Available data:
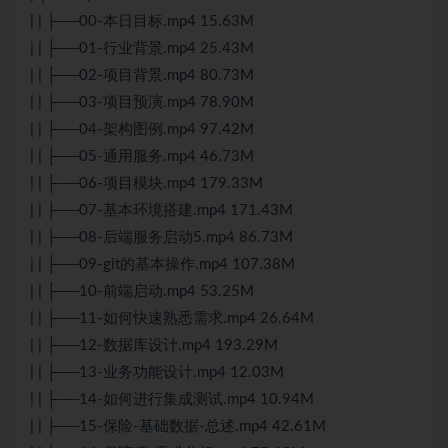
| | ├──00-本日目标.mp4 15.63M
| | ├──01-行业背景.mp4 25.43M
| | ├──02-项目背景.mp4 80.73M
| | ├──03-项目预演.mp4 78.90M
| | ├──04-架构图例.mp4 97.42M
| | ├──05-通用服务.mp4 46.73M
| | ├──06-项目模块.mp4 179.33M
| | ├──07-基本环境搭建.mp4 171.43M
| | ├──08-后端服务启动5.mp4 86.73M
| | ├──09-git的基本操作.mp4 107.38M
| | ├──10-前端启动.mp4 53.25M
| | ├──11-如何快速熟悉需求.mp4 26.64M
| | ├──12-数据库设计.mp4 193.29M
| | ├──13-业务功能设计.mp4 12.03M
| | ├──14-如何进行集成测试.mp4 10.94M
| | ├──15-保险-基础数据-总述.mp4 42.61M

Assignment: If the listing above includes images, copy every line of it exactly except those images.

Exercise result:
| | ├──00-本日目标.mp4 15.63M
| | ├──01-行业背景.mp4 25.43M
| | ├──02-项目背景.mp4 80.73M
| | ├──03-项目预演.mp4 78.90M
| | ├──04-架构图例.mp4 97.42M
| | ├──05-通用服务.mp4 46.73M
| | ├──06-项目模块.mp4 179.33M
| | ├──07-基本环境搭建.mp4 171.43M
| | ├──08-后端服务启动5.mp4 86.73M
| | ├──09-git的基本操作.mp4 107.38M
| | ├──10-前端启动.mp4 53.25M
| | ├──11-如何快速熟悉需求.mp4 26.64M
| | ├──12-数据库设计.mp4 193.29M
| | ├──13-业务功能设计.mp4 12.03M
| | ├──14-如何进行集成测试.mp4 10.94M
| | ├──15-保险-基础数据-总述.mp4 42.61M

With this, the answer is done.